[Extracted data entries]
.....

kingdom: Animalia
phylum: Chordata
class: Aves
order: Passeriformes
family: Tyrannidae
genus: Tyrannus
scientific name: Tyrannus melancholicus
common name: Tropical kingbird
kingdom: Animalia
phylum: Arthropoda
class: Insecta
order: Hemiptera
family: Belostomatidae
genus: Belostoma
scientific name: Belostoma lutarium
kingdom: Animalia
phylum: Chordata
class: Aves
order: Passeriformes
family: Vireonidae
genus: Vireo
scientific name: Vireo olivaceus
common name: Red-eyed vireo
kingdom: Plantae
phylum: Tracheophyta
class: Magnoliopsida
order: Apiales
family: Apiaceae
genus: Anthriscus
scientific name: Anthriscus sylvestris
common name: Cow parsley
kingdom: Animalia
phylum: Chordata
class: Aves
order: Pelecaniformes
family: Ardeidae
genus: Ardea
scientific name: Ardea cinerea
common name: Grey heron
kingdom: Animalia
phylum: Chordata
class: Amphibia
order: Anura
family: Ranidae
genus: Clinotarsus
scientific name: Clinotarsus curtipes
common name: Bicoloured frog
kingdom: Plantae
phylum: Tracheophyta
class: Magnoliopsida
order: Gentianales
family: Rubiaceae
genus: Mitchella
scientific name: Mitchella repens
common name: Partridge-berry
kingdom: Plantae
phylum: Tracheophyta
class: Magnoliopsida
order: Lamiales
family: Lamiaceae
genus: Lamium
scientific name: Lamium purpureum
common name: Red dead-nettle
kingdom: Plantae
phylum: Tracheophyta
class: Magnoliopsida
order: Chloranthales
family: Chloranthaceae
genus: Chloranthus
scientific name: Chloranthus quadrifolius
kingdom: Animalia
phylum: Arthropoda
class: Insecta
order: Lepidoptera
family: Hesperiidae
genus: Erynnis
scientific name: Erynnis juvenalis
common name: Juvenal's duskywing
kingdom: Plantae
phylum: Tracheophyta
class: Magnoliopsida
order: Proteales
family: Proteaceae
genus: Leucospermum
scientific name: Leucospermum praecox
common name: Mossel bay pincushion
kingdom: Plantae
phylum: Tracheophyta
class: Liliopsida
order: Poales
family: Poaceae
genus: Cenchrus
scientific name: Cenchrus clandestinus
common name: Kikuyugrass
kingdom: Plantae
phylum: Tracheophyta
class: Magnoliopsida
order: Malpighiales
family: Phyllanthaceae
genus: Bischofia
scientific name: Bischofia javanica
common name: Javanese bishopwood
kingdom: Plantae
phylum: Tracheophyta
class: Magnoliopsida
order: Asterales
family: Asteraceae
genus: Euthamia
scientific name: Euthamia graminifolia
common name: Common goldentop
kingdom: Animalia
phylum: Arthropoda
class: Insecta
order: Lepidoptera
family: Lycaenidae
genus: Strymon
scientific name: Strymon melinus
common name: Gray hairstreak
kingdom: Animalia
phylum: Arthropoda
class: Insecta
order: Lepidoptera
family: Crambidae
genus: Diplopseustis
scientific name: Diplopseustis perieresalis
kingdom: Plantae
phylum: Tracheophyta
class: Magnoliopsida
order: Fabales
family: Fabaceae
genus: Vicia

.....

● TO DO:
Copy the lines of the entries above without any change, from the line with "genus: Belostoma" to the line with "common name: Juvenal's duskywing", including both of those lines.

● CORRECT RESULT:
genus: Belostoma
scientific name: Belostoma lutarium
kingdom: Animalia
phylum: Chordata
class: Aves
order: Passeriformes
family: Vireonidae
genus: Vireo
scientific name: Vireo olivaceus
common name: Red-eyed vireo
kingdom: Plantae
phylum: Tracheophyta
class: Magnoliopsida
order: Apiales
family: Apiaceae
genus: Anthriscus
scientific name: Anthriscus sylvestris
common name: Cow parsley
kingdom: Animalia
phylum: Chordata
class: Aves
order: Pelecaniformes
family: Ardeidae
genus: Ardea
scientific name: Ardea cinerea
common name: Grey heron
kingdom: Animalia
phylum: Chordata
class: Amphibia
order: Anura
family: Ranidae
genus: Clinotarsus
scientific name: Clinotarsus curtipes
common name: Bicoloured frog
kingdom: Plantae
phylum: Tracheophyta
class: Magnoliopsida
order: Gentianales
family: Rubiaceae
genus: Mitchella
scientific name: Mitchella repens
common name: Partridge-berry
kingdom: Plantae
phylum: Tracheophyta
class: Magnoliopsida
order: Lamiales
family: Lamiaceae
genus: Lamium
scientific name: Lamium purpureum
common name: Red dead-nettle
kingdom: Plantae
phylum: Tracheophyta
class: Magnoliopsida
order: Chloranthales
family: Chloranthaceae
genus: Chloranthus
scientific name: Chloranthus quadrifolius
kingdom: Animalia
phylum: Arthropoda
class: Insecta
order: Lepidoptera
family: Hesperiidae
genus: Erynnis
scientific name: Erynnis juvenalis
common name: Juvenal's duskywing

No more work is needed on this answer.